■ Your assignment
Extend the email thread below on using single or double quotes in Ruby and JavaScript, picking up right after its last line.

■ Text for analysis
==============================

On Sun, Mar 16, 2014 at 12:41 AM, Brandon [email protected] wrote:

But would you be using double quotes every where (including Javascript) to
keep in all standard?

Good question. For JS that’s part of a Rails project, I think I
would, now that you raise the point. For other JS, well… single
seems to be the standard, and I don’t think JS makes any difference at
all between them. Anybody know of a difference? (I mean, they gotta
match, but other than that…)

-Dave


Dave A., FREELANCE SOFTWARE DEVELOPER LOOKING FOR REMOTE CONTRACTS
(or temp jobs, or in/near Fairfax VA; see www.Codosaur.us for details);
see also www.PullRequestRoulette.com, Blog.Codosaur.us, www.Dare2XL.com

According to a quick benchmark on my machine (MacBook Air 2013, Ruby
2.1.0p0), using double quotes is about 2% faster:

require 'benchmark'

n = 10_000_000
Benchmark.bm do |x|
  x.report { n.times do ; a = "1"; end }
  x.report { n.times do ; a = '1'; end }
end

   user     system      total        real

1.020000 0.000000 1.020000 ( 1.015903)
0.990000 0.000000 0.990000 ( 0.992175)

However, as you can see it takes about 1 second to do 10 million
iterations, so in reality, using a " instead of a ’ adds on about 2
nanoseconds on a 99 nanosecond operation. There are much bigger
inefficiencies in all of our code than worrying about saving the odd 2ns
here and there…

I personally tend to use double quotes everywhere, for the same reason
that
I never do if statements on multiple lines (in Javascript for example)
without braces. I’d much rather have the almost unmeasurable wastage
than
risk a bug.

Cheers,

Andy

On 17 March 2014 14:13, Andy J. [email protected] wrote:

According to a quick benchmark on my machine (MacBook Air 2013, Ruby
2.1.0p0), using double quotes is about 2% faster:

Or, possibly, slower.

1.020000 0.000000 1.020000 ( 1.015903)
0.990000 0.000000 0.990000 ( 0.992175)

Did you try swapping the two lines round and checking that the result
is consistent?

Colin

On Sun, Mar 16, 2014 at 5:07 PM, Dave A.
[email protected] wrote:

On Sun, Mar 16, 2014 at 12:41 AM, Brandon [email protected] wrote:

But would you be using double quotes every where (including Javascript) to
keep in all standard?

==============================

■ Bounding box coordinate data
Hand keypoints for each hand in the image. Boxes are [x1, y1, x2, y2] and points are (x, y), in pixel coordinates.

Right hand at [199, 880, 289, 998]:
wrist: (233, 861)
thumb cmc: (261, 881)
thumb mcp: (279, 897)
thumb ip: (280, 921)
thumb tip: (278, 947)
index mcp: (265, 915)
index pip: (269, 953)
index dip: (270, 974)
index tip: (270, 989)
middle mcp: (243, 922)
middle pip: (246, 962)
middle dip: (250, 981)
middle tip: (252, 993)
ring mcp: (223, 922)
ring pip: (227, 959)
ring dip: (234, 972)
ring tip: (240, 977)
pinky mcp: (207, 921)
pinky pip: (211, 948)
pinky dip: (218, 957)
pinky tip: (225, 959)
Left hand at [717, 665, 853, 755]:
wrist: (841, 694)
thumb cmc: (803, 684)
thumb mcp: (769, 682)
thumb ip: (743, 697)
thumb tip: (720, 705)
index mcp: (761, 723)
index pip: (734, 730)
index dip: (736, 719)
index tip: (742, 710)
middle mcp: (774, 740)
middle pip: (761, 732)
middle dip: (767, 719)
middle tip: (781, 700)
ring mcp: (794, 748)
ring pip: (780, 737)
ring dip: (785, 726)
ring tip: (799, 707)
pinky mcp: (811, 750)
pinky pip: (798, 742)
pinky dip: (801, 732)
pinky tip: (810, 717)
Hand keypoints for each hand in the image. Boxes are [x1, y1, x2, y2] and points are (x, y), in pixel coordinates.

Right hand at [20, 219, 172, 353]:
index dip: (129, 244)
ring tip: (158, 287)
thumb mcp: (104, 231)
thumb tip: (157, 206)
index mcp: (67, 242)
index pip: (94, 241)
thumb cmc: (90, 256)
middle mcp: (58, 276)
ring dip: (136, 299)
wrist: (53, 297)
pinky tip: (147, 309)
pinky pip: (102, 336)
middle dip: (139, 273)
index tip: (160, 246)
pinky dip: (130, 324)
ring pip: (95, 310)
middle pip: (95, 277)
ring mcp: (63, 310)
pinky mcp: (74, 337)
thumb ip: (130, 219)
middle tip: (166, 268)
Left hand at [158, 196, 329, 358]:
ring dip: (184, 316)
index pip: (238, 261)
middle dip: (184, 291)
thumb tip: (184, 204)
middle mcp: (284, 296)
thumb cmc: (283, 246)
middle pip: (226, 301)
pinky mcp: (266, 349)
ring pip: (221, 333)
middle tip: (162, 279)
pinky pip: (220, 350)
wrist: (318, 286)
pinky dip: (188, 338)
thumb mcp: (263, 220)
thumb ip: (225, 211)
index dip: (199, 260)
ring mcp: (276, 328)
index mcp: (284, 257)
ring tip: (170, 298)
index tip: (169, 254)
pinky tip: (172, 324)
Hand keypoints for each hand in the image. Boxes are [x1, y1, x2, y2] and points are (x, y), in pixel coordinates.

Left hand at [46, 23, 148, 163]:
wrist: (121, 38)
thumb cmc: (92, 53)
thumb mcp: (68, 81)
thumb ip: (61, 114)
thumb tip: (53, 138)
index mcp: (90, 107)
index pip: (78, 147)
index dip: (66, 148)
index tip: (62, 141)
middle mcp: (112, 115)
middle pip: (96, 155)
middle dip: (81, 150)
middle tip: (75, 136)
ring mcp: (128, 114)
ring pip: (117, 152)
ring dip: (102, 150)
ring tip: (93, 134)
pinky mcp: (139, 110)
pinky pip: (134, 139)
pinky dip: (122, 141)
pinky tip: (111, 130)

==============================

■ Answer space
Good question. For JS that’s part of a Rails project, I think I
would, now that you raise the point. For other JS, well… single
seems to be the standard, and I don’t think JS makes any difference at
all between them. Anybody know of a difference? (I mean, they gotta
match, but other than that…)

There isn’t any difference other than them existing together to
support stuff like “hello ‘world’” and junk like that.

On 25 March 2014 15:10, Andy J. [email protected] wrote:

On 17 March 2014 15:32, Colin L. [email protected] wrote:

Did you try swapping the two lines round and checking that the result
is consistent?

Yes, it’s consistent for me. Was it not for you or are you just asking?

My comment “Or, possibly, slower” was to point out that you had said
double quotes were 2% faster when I believe you meant slower.

My consistency question was prompted by that fact that when there are
such small differences one has to be careful that one is seeing a real
effect, which apparently you were, so that is all right.

Cheers

Colin

On 25 March 2014 15:24, Colin L. [email protected] wrote:

My comment “Or, possibly, slower” was to point out that you had said
double quotes were 2% faster when I believe you meant slower.

My consistency question was prompted by that fact that when there are
such small differences one has to be careful that one is seeing a real
effect, which apparently you were, so that is all right.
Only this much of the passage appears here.